The paramedic led Jess to the ambulance and helped her climb inside. She sat on a gurney. The paramedic cleaned the blood off her face and shined a penlight into her eyes. Jess winced and reflexively squeezed her eyes shut until he moved the light away. The paramedic made a note.
“Did you lose consciousness at any time?”
“No.” A loss of consciousness wasn’t necessary for a concussion diagnosis.
“Dizziness? Visual problems?”
“A little dizziness. Vision seems to be okay now. No vomiting.” The fewer symptoms of concussion she exhibited, the better. She didn’t want to be admitted to a hospital in Oregon today.
“How about confusion or amnesia?” The paramedic seemed to be reading from a list and looking for items to check off.
“I’m very clear on what happened
back there. No confusion at all.”
“Headache?”
“Not yet. Unless you count the throbbing from where he slammed my face into the door.”
The paramedic nodded and wrote that down, too. “You were in an enclosed space where two gunshots were fired. How’s your hearing? Any ringing in your ears?”
“Some. It’ll get better.”
“If you’re lucky. The damage can be permanent. You should be tested.” The paramedic made a few more notes and cleaned the rest of the blood off Jess’s face. He prodded her sore nose, feeling both sides, checking for fractures.

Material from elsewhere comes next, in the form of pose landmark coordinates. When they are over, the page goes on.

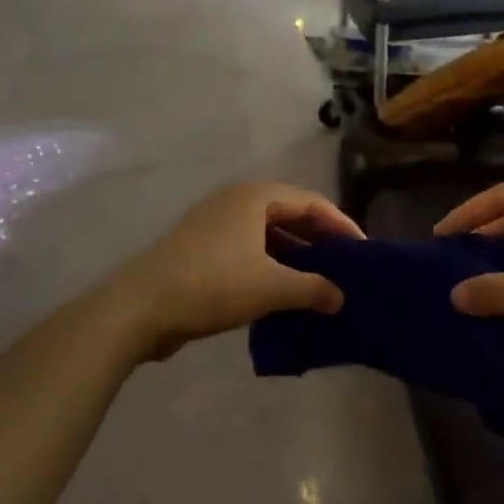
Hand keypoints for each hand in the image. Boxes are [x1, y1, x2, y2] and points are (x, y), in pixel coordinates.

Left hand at [100, 181, 360, 360]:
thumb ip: (312, 289)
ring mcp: (215, 223)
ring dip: (294, 254)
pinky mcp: (201, 247)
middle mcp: (236, 200)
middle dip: (319, 240)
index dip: (342, 226)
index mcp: (256, 196)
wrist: (139, 307)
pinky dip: (270, 264)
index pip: (312, 203)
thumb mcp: (271, 287)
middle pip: (290, 213)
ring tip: (319, 281)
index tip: (364, 252)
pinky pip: (248, 248)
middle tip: (345, 267)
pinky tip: (282, 292)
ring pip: (268, 233)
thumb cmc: (212, 285)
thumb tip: (341, 297)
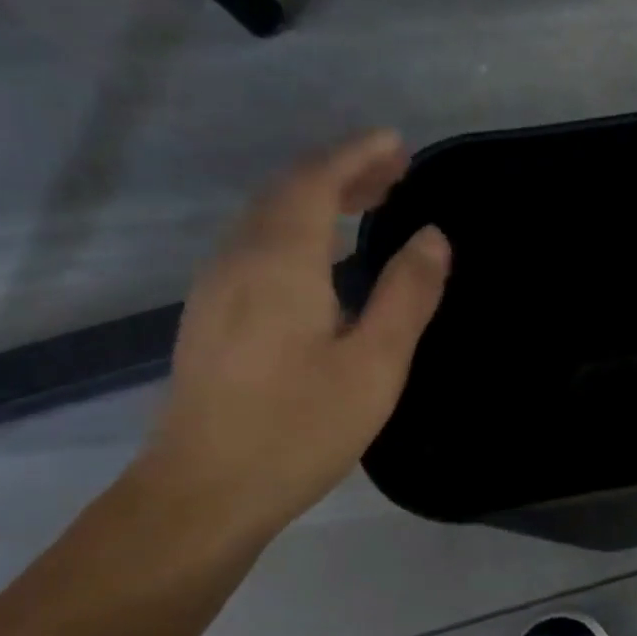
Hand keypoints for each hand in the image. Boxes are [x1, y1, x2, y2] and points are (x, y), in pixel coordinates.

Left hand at [139, 132, 449, 540]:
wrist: (203, 493)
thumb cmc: (299, 427)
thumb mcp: (375, 363)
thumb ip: (407, 294)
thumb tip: (433, 237)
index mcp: (279, 263)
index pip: (314, 182)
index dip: (355, 155)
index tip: (396, 142)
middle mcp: (238, 260)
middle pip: (287, 192)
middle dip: (340, 170)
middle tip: (395, 169)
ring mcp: (217, 288)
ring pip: (267, 217)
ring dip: (318, 197)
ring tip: (369, 199)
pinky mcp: (212, 315)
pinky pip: (258, 244)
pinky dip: (298, 226)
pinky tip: (324, 251)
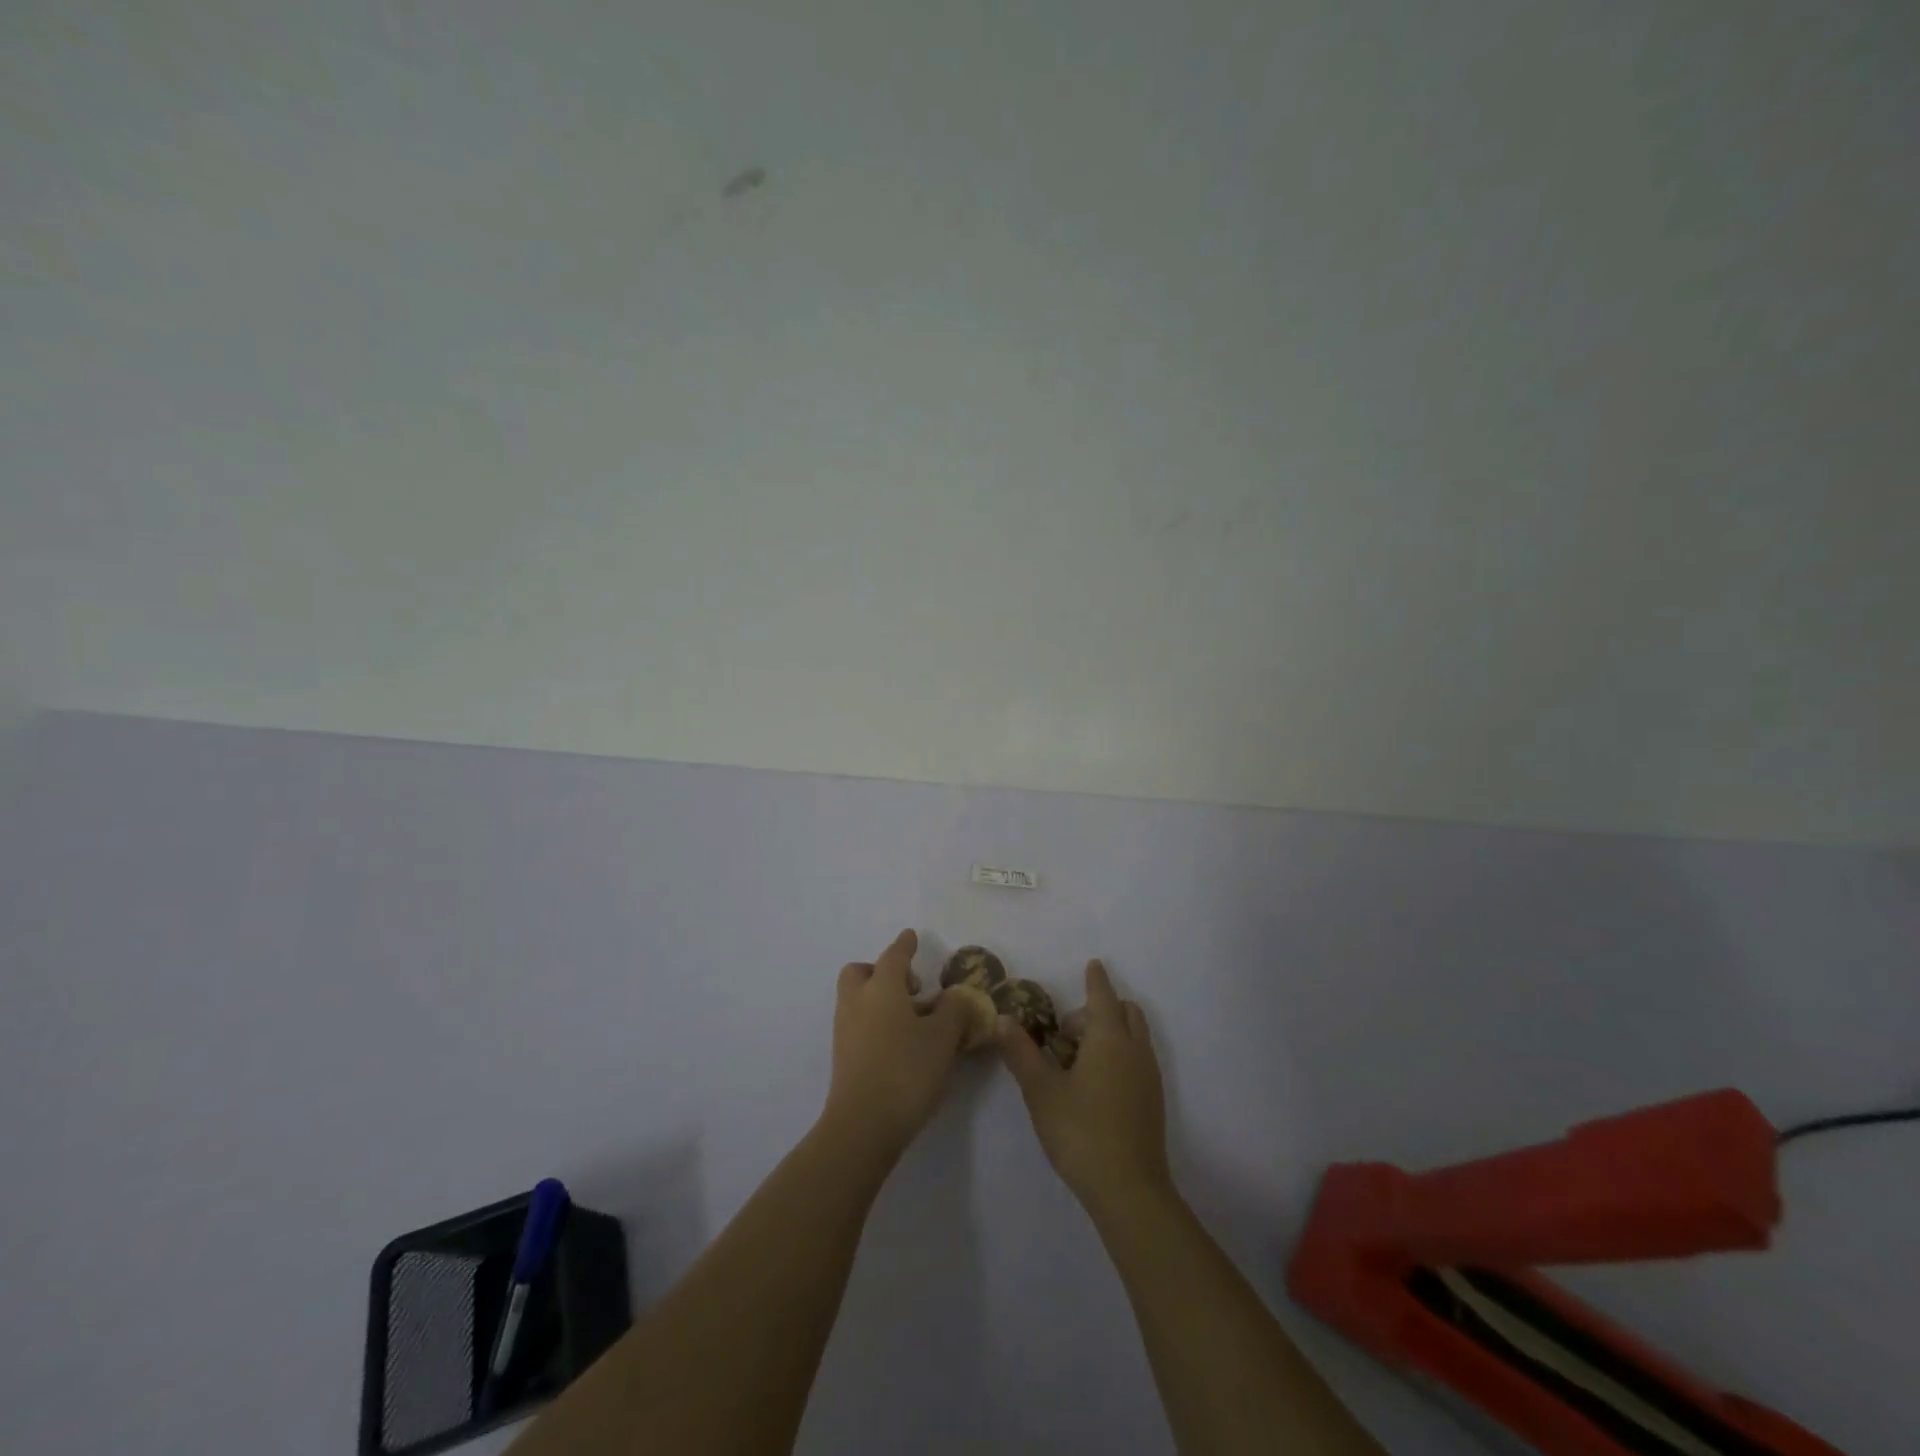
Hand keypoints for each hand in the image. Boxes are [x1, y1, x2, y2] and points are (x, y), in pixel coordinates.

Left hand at [822, 929, 969, 1161]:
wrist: (862, 1126)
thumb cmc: (906, 1070)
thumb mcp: (943, 1038)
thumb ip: (954, 1010)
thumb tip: (956, 996)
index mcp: (881, 987)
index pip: (893, 956)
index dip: (905, 946)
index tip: (911, 936)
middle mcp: (857, 1001)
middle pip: (861, 972)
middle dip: (882, 971)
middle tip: (911, 988)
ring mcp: (845, 1030)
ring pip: (858, 998)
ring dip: (880, 998)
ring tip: (913, 1020)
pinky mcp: (843, 1056)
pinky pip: (858, 1023)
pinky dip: (876, 1021)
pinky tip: (900, 1043)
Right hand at [997, 959, 1171, 1213]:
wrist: (1129, 1190)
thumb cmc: (1081, 1131)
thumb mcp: (1041, 1090)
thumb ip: (1021, 1052)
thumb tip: (1003, 1019)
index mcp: (1109, 1038)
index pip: (1102, 995)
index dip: (1096, 979)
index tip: (1092, 964)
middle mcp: (1134, 1049)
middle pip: (1124, 1011)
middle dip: (1099, 1009)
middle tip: (1066, 1034)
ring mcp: (1149, 1075)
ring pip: (1134, 1035)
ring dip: (1110, 1032)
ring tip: (1077, 1061)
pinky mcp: (1153, 1100)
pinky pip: (1138, 1058)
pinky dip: (1120, 1053)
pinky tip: (1096, 1084)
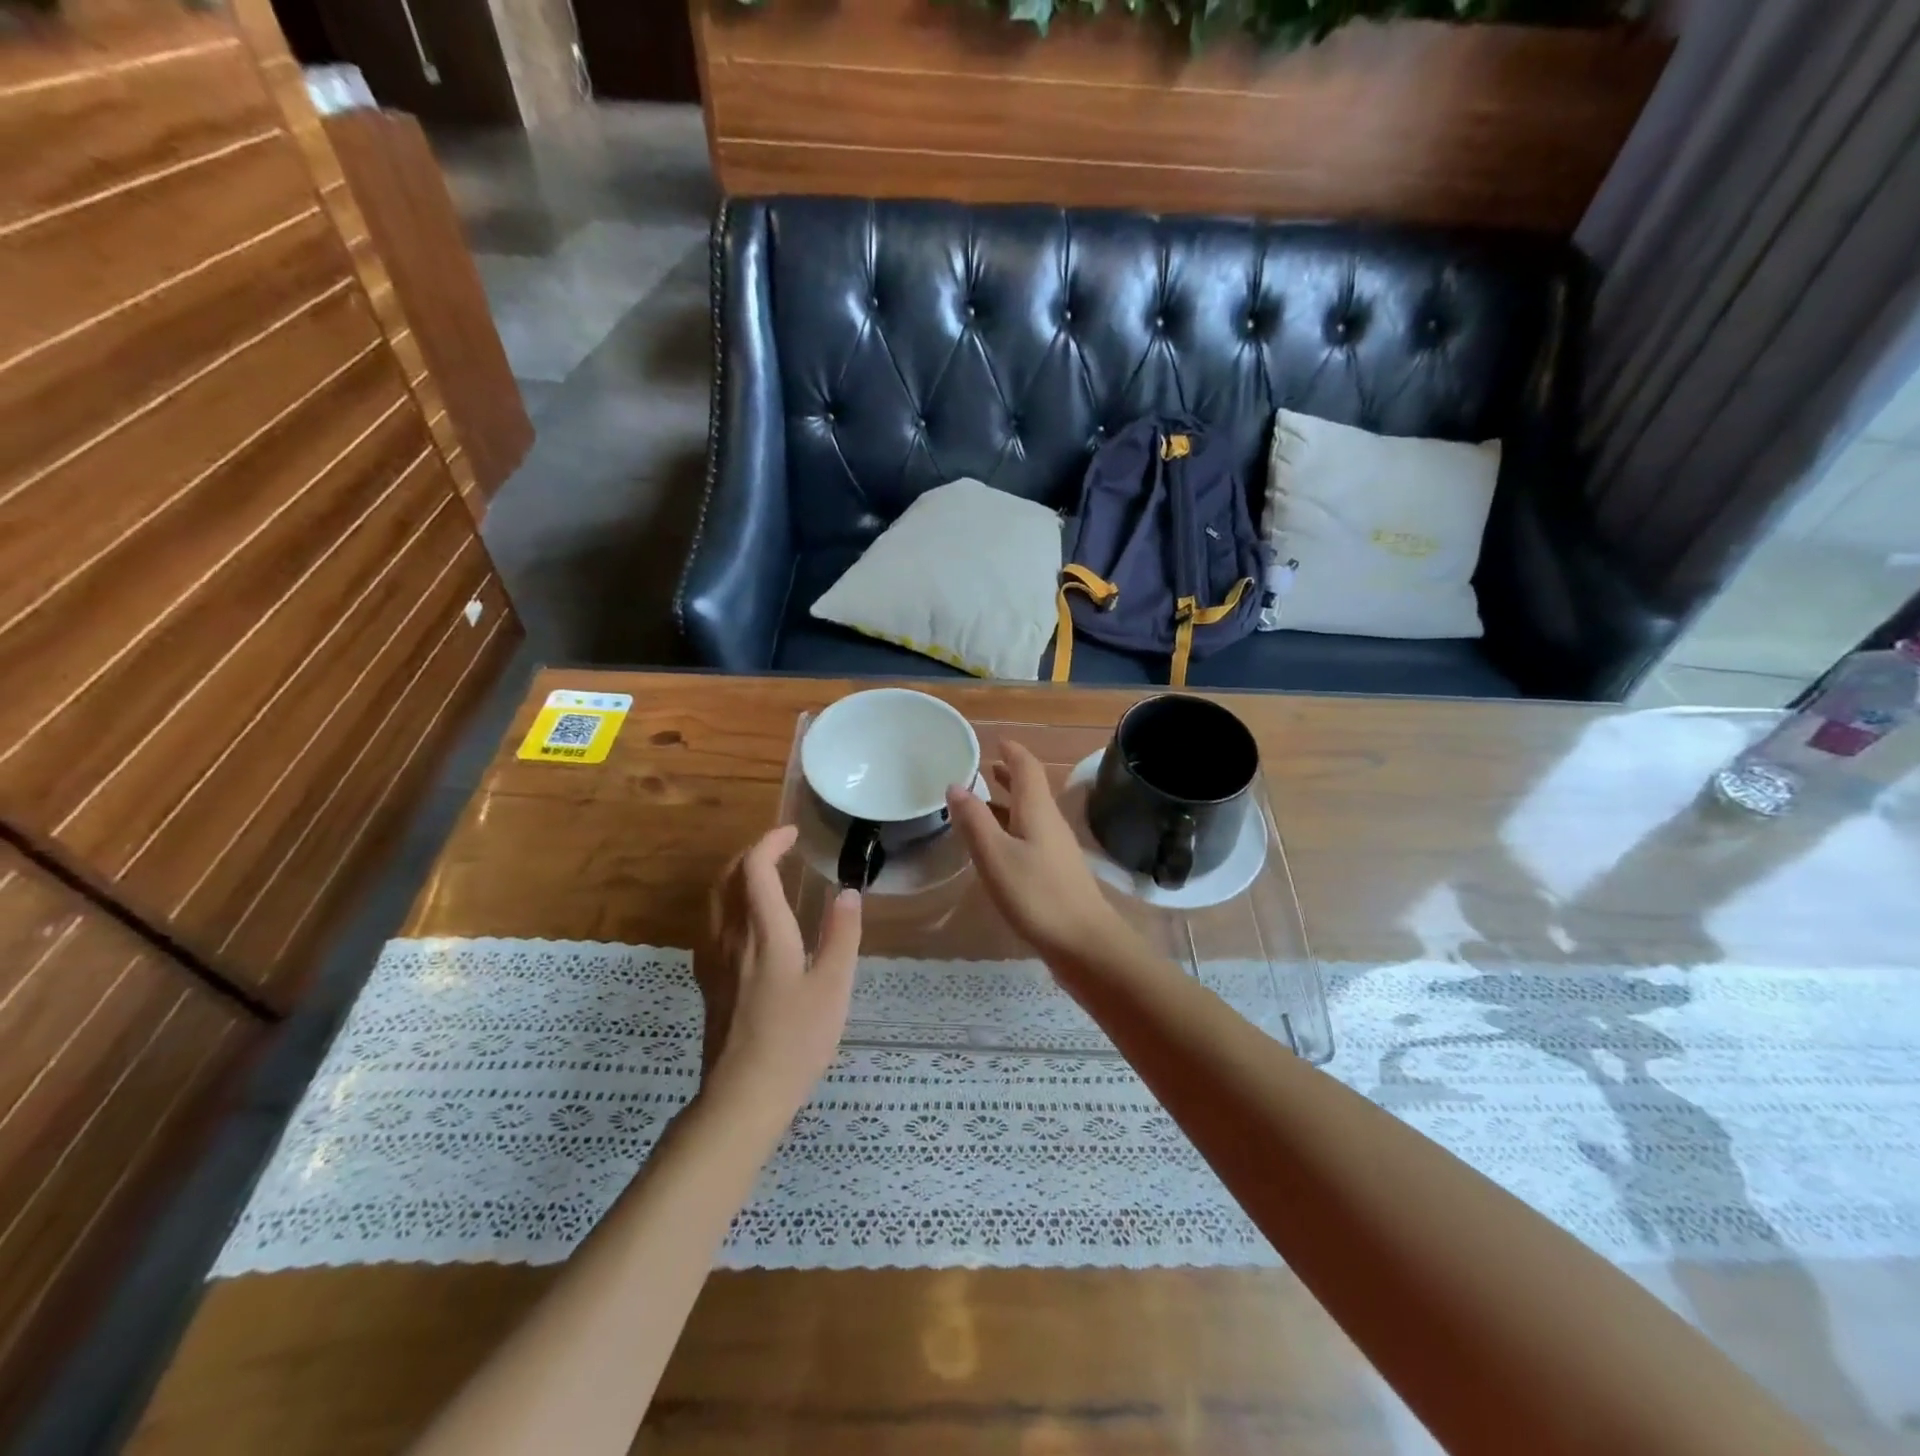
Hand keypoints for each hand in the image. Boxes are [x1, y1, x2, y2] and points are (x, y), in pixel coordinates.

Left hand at [697, 826, 861, 1124]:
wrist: (742, 1096)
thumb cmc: (795, 1040)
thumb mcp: (834, 987)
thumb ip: (841, 935)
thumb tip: (848, 892)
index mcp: (764, 932)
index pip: (755, 869)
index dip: (770, 843)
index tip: (792, 834)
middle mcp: (731, 938)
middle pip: (727, 878)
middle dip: (750, 854)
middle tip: (779, 850)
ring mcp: (714, 961)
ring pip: (715, 901)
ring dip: (736, 877)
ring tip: (764, 878)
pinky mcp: (708, 983)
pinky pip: (712, 926)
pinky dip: (728, 906)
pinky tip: (747, 926)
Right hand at [947, 741, 1129, 968]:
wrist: (1084, 942)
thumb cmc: (1037, 895)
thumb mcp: (996, 855)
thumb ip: (974, 820)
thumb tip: (956, 784)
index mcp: (1037, 810)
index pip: (1027, 768)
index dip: (1012, 751)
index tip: (996, 740)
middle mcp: (1050, 823)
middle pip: (1030, 789)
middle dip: (1008, 775)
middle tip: (984, 767)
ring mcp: (1056, 849)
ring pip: (1029, 814)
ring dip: (1008, 802)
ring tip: (981, 802)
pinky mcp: (1056, 872)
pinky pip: (1030, 837)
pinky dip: (1011, 829)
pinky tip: (997, 846)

He put two butterfly bandages across the bridge of her nose and handed her an ice pack. “Hold this on your forehead and nose for a few minutes. Then take a break and hold it there a few minutes more. Let’s try to keep the bruising and swelling down.”
Jess did as she was told.
“You’ll need X-rays. Probably an MRI, too.” He made a few more notes. After a while, he left her alone. He took a medical bag and walked over to check on Charlene.
She was seated inside the Crown Vic talking to Gonzalez. Jess pulled out her phone. She was halfway through dialing her editor when she hung up and dialed Nelson.
He answered the phone himself, which was a little surprising. “Randolph Police.”
“Jessica Kimball. We’re in Castleford. South of Portland.”
“Who is ‘we’?” He didn’t give any hint that he’d heard from Gonzalez.
“We have a problem here.” She took a deep breath, ignoring his question.
“What kind of problem?”
“We went to Kid’s Own Medical Center. Turns out one of their nurses was charged with selling babies. She was convicted. Served some time.”
“You’re not making a lot of sense here, Jess,” Nelson said. “You think all of this is relevant to Peter Whiting?”
“The nurse’s name was Norah Fender. She signed Peter Whiting’s original birth record. She was the labor and delivery nurse.”
“I see,” he said again, although he didn’t seem to understand. “And you think that since Barbara Whiting can’t be Peter’s biological mother, this Norah Fender arranged a private adoption?”
“Maybe that. Or maybe an outright sale.”